▸ **DOCUMENT**:
· · ·

L’Encyclopédie/1re édition/LODS et VENTES
LODS & VENTES, (Jurisprud.) sont le droit que l’on paye au seigneur féodal ou censier pour la vente qui est faite d’un héritage mouvant de lui, soit en fief ou en censive.
Dans le pays de droit écrit, les droits que le contrat de vente occasionne, sont appellés lods, tant pour les rotures que pour les fiefs dans les lieux où la vente des fiefs en produit ; il en est de même dans la coûtume d’Anjou, on y appelle lods les droits de transaction dûs, tant pour le fief que pour les rotures.
Dans la plûpart des autres coutumes, les lods & ventes ne sont dûs que pour les rotures, & non pour les fiefs.
Le terme de lods, que l’on écrivoit aussi anciennement los, loz & laods, est françois.
Les uns tirent son origine du mot leud, qui, en langage thiais, c’est-à-dire teutonique ou germanique, signifie sujet & vassal, de sorte que droit de lods signifieroit le droit que le sujet ou nouveau acquéreur doit au seigneur féodal.

· · ·

▸ **EXERCICE 1**: Transcrivez le passage de l'article sur les lods et ventes qui commence par "Dans la plûpart" et se poursuit jusqu'à "au seigneur féodal.".

Entrées de données

· · ·

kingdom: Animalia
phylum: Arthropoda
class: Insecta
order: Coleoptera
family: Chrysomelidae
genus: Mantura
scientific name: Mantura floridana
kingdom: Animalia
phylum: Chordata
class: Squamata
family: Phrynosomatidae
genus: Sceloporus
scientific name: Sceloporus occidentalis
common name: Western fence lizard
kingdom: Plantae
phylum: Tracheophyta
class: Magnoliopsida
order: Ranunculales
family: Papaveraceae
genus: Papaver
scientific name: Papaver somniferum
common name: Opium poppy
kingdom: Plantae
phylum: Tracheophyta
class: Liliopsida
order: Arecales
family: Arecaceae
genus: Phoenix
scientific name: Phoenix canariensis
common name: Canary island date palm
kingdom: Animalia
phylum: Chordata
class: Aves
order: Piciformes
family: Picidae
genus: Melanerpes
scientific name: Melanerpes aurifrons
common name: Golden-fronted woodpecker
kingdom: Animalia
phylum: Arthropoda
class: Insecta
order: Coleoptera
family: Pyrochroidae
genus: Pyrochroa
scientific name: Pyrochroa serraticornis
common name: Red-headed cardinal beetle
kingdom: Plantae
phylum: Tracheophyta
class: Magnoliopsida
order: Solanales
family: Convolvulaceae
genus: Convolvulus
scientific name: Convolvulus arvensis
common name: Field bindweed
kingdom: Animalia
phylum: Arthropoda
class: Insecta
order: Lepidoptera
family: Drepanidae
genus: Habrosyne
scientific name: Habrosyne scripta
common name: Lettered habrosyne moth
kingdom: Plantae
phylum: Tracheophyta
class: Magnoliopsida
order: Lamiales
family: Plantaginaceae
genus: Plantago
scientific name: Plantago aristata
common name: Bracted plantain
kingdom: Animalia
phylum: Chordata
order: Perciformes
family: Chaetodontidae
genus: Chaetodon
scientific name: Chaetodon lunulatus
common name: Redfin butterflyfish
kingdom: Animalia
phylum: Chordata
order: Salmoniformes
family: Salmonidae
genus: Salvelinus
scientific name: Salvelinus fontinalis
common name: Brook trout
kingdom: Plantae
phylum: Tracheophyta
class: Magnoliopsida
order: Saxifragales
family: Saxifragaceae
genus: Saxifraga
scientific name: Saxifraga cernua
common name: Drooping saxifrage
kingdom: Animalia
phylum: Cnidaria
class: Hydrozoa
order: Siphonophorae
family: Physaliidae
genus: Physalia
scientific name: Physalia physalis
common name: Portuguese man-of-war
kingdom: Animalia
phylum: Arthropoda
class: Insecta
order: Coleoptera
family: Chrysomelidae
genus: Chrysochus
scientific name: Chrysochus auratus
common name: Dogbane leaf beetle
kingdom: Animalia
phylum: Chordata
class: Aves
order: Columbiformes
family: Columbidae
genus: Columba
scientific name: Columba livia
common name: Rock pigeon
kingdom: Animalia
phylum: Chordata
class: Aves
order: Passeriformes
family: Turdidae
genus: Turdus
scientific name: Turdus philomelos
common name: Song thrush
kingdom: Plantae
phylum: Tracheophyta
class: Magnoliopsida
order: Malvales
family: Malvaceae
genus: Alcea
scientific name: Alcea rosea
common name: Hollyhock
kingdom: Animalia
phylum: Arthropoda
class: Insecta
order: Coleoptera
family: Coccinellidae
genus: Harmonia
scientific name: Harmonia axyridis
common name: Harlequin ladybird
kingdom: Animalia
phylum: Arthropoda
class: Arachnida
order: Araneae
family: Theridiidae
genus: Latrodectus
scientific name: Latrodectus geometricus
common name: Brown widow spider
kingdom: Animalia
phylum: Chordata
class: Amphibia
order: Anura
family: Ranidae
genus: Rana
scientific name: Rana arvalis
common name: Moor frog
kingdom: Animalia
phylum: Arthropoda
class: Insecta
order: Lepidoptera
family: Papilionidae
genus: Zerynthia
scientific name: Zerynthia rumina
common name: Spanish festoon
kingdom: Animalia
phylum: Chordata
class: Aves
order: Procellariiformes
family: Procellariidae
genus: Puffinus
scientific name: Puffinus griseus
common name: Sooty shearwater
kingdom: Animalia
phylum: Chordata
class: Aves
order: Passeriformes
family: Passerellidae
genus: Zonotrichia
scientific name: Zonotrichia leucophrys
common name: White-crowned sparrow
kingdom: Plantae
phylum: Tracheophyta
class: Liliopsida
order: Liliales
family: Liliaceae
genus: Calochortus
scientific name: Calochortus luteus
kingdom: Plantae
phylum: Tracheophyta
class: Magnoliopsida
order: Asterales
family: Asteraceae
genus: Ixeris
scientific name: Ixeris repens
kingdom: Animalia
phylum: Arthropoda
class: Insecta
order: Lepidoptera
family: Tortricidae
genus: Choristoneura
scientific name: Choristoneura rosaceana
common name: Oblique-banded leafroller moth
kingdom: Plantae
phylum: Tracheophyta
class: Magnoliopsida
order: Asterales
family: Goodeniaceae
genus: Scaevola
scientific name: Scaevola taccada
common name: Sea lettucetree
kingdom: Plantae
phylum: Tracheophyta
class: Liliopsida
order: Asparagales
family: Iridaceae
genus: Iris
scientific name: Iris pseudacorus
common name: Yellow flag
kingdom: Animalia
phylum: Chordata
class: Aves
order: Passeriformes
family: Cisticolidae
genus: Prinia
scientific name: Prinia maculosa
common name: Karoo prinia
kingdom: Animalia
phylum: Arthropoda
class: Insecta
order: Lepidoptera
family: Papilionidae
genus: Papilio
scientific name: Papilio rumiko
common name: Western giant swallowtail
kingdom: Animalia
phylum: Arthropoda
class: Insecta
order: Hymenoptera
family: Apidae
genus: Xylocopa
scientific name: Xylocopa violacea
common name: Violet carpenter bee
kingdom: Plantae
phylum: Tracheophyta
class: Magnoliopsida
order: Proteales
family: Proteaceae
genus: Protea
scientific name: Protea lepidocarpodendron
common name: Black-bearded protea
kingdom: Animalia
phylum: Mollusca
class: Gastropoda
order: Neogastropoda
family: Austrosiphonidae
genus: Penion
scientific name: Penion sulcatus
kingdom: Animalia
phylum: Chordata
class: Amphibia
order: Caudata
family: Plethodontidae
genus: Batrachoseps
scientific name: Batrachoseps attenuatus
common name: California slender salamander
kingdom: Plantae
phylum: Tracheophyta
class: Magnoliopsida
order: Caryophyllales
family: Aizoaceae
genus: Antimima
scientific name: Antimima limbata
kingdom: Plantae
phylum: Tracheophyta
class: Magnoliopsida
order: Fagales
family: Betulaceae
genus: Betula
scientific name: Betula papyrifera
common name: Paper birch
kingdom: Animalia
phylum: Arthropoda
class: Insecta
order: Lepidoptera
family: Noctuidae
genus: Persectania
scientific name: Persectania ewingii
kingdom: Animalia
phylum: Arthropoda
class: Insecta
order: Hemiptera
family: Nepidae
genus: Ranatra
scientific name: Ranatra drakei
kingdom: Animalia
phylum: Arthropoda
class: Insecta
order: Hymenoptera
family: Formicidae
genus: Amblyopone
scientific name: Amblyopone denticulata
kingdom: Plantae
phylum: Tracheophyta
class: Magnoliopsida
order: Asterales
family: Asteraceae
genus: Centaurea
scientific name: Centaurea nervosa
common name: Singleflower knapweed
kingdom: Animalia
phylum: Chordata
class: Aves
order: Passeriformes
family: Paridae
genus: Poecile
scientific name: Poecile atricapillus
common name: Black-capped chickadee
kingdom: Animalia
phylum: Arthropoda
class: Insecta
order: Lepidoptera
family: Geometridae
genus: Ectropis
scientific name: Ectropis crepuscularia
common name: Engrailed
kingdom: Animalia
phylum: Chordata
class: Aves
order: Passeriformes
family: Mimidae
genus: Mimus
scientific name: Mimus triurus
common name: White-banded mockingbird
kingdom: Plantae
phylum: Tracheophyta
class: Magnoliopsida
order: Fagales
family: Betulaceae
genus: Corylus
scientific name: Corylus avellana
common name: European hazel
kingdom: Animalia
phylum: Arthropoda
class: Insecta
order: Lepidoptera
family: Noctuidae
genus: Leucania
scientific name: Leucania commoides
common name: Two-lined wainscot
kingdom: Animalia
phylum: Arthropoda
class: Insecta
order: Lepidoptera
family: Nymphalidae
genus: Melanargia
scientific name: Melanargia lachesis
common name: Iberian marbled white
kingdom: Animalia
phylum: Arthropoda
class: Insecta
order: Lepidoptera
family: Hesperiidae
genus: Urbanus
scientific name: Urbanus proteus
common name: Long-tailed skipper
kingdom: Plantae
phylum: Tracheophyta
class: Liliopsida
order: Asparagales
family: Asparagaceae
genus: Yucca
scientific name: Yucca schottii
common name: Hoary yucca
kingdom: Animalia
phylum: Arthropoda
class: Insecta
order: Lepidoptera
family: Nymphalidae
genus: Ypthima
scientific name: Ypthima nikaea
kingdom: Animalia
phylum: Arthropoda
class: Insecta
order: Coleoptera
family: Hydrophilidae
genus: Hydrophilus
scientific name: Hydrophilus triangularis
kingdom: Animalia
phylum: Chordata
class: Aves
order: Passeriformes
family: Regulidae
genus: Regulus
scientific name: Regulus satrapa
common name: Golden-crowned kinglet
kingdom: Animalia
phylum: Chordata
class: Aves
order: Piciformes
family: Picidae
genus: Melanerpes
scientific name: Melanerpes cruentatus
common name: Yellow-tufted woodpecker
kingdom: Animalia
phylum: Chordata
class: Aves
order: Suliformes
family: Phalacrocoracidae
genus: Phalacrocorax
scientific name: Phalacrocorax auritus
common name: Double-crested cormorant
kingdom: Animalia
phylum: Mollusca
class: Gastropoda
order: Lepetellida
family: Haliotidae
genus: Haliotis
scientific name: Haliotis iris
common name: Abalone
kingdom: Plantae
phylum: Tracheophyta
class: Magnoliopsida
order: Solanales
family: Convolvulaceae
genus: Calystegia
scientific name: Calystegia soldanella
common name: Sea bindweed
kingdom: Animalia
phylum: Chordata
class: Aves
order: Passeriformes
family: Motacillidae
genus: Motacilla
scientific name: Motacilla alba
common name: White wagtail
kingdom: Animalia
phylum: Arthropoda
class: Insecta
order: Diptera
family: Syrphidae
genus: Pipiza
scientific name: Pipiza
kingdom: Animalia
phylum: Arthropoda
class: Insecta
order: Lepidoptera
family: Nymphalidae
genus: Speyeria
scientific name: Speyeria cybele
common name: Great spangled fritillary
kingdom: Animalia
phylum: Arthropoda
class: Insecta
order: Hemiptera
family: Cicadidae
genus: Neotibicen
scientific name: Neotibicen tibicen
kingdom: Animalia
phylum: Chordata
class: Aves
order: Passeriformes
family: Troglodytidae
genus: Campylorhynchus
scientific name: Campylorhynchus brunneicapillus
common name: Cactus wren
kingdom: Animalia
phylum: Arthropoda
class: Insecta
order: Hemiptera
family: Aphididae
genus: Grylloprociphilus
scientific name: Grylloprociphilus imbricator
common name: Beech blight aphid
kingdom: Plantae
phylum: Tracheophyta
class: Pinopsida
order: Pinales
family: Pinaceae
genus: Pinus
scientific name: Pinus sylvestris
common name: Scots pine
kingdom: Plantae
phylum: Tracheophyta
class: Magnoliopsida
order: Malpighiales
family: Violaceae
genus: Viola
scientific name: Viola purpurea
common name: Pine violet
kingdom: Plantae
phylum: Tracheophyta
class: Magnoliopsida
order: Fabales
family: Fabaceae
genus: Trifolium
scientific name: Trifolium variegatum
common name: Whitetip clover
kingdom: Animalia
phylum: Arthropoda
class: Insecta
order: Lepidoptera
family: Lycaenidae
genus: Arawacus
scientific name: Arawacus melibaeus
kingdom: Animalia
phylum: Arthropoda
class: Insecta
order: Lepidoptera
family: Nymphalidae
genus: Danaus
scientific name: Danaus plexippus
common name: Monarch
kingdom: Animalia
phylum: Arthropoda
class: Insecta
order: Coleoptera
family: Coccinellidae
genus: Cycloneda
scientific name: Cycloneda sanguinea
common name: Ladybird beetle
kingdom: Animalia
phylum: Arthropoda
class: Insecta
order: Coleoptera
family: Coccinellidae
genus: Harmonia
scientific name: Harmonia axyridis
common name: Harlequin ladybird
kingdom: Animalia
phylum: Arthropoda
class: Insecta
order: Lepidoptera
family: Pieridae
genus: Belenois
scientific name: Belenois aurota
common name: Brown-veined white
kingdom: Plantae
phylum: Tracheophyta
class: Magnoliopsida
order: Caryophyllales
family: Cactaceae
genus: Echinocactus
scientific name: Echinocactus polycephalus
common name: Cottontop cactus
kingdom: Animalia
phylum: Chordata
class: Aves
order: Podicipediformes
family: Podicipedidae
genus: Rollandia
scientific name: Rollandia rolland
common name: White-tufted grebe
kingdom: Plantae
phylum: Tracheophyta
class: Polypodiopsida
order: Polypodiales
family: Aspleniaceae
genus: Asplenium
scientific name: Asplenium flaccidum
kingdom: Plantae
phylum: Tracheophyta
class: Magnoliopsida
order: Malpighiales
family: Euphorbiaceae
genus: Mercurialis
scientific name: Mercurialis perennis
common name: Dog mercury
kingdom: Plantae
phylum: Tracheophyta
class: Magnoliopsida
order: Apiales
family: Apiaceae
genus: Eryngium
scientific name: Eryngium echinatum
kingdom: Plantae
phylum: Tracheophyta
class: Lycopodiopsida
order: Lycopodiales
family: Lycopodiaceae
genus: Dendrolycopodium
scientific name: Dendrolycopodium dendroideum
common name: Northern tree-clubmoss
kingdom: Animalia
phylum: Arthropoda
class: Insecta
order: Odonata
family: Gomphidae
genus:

· · ·

▸ **EXERCICE 2**: Convertissez en CSV à deux colonnes, « libellé » et « valeur », les entrées qui vont de la ligne contenant "scientific name: Grylloprociphilus imbricator" jusqu'à la ligne contenant "common name: Monarch", ces deux lignes comprises. Faites une ligne par entrée et placez chaque champ entre guillemets, en remplaçant les sauts de ligne par des espaces.

▸ **RÉPONSE 1**:
Dans la plûpart des autres coutumes, les lods & ventes ne sont dûs que pour les rotures, & non pour les fiefs.
Le terme de lods, que l’on écrivoit aussi anciennement los, loz & laods, est françois.
Les uns tirent son origine du mot leud, qui, en langage thiais, c’est-à-dire teutonique ou germanique, signifie sujet & vassal, de sorte que droit de lods signifieroit le droit que le sujet ou nouveau acquéreur doit au seigneur féodal.

▸ **RÉPONSE 2**:
libellé,valeur
"scientific name:","Grylloprociphilus imbricator"
"common name:","Beech blight aphid"
"kingdom:","Plantae"
"phylum:","Tracheophyta"
"class:","Pinopsida"
"order:","Pinales"
"family:","Pinaceae"
"genus:","Pinus"
"scientific name:","Pinus sylvestris"
"common name:","Scots pine"
"kingdom:","Plantae"
"phylum:","Tracheophyta"
"class:","Magnoliopsida"
"order:","Malpighiales"
"family:","Violaceae"
"genus:","Viola"
"scientific name:","Viola purpurea"
"common name:","Pine violet"
"kingdom:","Plantae"
"phylum:","Tracheophyta"
"class:","Magnoliopsida"
"order:","Fabales"
"family:","Fabaceae"
"genus:","Trifolium"
"scientific name:","Trifolium variegatum"
"common name:","Whitetip clover"
"kingdom:","Animalia"
"phylum:","Arthropoda"
"class:","Insecta"
"order:","Lepidoptera"
"family:","Lycaenidae"
"genus:","Arawacus"
"scientific name:","Arawacus melibaeus"
"kingdom:","Animalia"
"phylum:","Arthropoda"
"class:","Insecta"
"order:","Lepidoptera"
"family:","Nymphalidae"
"genus:","Danaus"
"scientific name:","Danaus plexippus"
"common name:","Monarch"